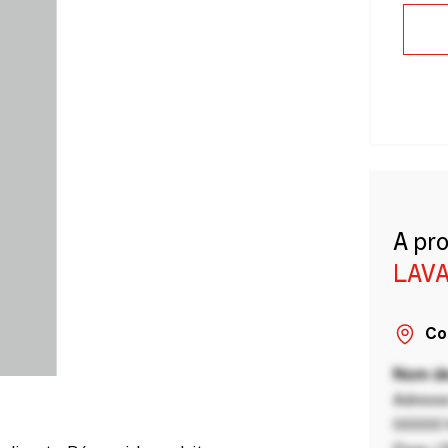
A pr
LAVA
Co
Nom de
Adresse
00000 V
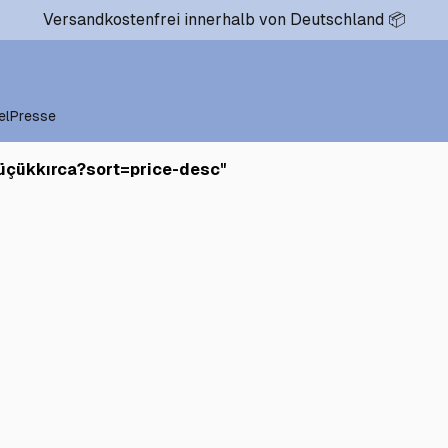
Versandkostenfrei innerhalb von Deutschland 📦
el
Presse
Küçükkırca?sort=price-desc
"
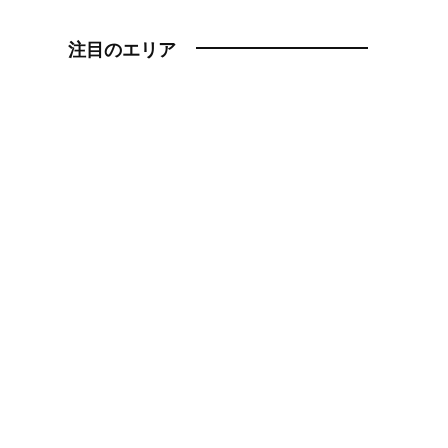
注目のエリア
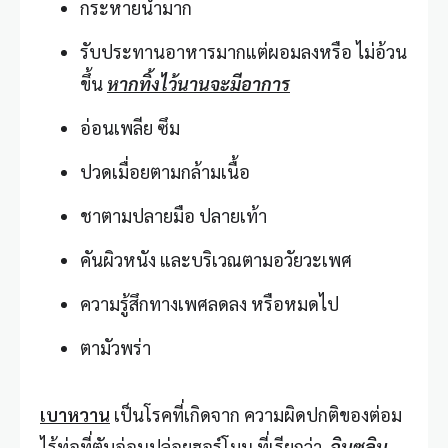
กระหายน้ำมาก
รับประทานอาหารมากแต่ผอมลงหรือ ไม่อ้วน
ขึ้น
หากทิ้งไว้นานจะมีอาการ
อ่อนเพลีย ซึม
ปวดเมื่อยตามกล้ามเนื้อ
ชาตามปลายมือ ปลายเท้า
คันผิวหนัง และบริเวณตามอวัยวะเพศ
ความรู้สึกทางเพศลดลง หรือหมดไป
ตามัวพร่า
เบาหวาน
เป็นโรคที่เกิดจาก ความผิดปกติของต่อม
ไร้ท่อที่ตับอ่อนปล่อยฮอร์โมน ที่เรียกว่า
อินซูลิน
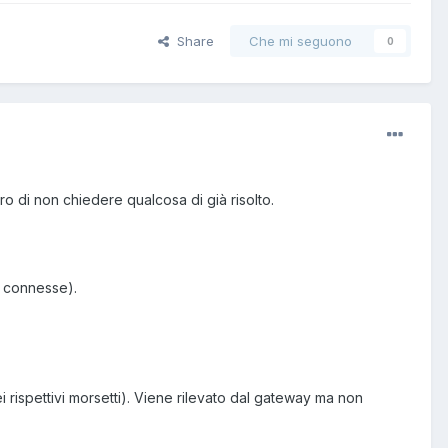
Share
Che mi seguono
0
 di non chiedere qualcosa di già risolto.
le connesse).
i rispettivi morsetti). Viene rilevato dal gateway ma non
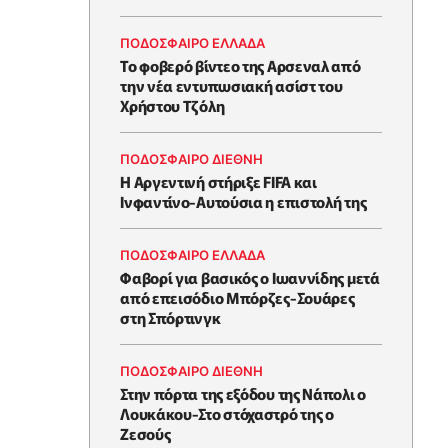
ΠΟΔΟΣΦΑΙΡΟ ΕΛΛΑΔΑ
Το φοβερό βίντεο της Αρσεναλ από
την νέα εντυπωσιακή ασίστ του
Χρήστου Τζόλη
ΠΟΔΟΣΦΑΙΡΟ ΔΙΕΘΝΗ
Η Αργεντινή στήριξε FIFA και
Ινφαντίνο-Αυτούσια η επιστολή της
ΠΟΔΟΣΦΑΙΡΟ ΕΛΛΑΔΑ
Φαβορί για βασικός ο Ιωαννίδης μετά
από επεισόδιο Μπόρζες-Σουάρες
στη Σπόρτινγκ
ΠΟΔΟΣΦΑΙΡΟ ΔΙΕΘΝΗ
Στην πόρτα της εξόδου της Νάπολι ο
Λουκάκου-Στο στόχαστρό της ο
Ζεσούς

• _PROBLEM TO WORK ON_: The answer must be the lines above from the line that contains "di non chiedere qualcosa di già risolto." to the final line of the data, word for word, with no pictures.

• _FINAL ANSWER_:
 di non chiedere qualcosa di già risolto.
le connesse).
i rispettivi morsetti). Viene rilevato dal gateway ma non
ΠΟΔΟΣΦΑΙΡΟ ΕΛΛΑΔΑ
Το φοβερό βίντεο της Αρσεναλ από
την νέα εντυπωσιακή ασίστ του
Χρήστου Τζόλη
ΠΟΔΟΣΦΑΙΡΟ ΔΙΕΘΝΗ
Η Αργεντινή στήριξε FIFA και
Ινφαντίνο-Αυτούσια η επιστολή της
ΠΟΔΟΣΦΑΙΡΟ ΕΛΛΑΔΑ
Φαβορί για βασικός ο Ιωαννίδης μετά
από επεισόδιο Μπόρζες-Σουάρες
στη Σπόρτινγκ
ΠΟΔΟΣΦΑΙΡΟ ΔΙΕΘΝΗ
Στην πόρτα της εξόδου της Νάπολι ο
Λουκάκου-Στο στόχαστρό της ο
Ζεσούς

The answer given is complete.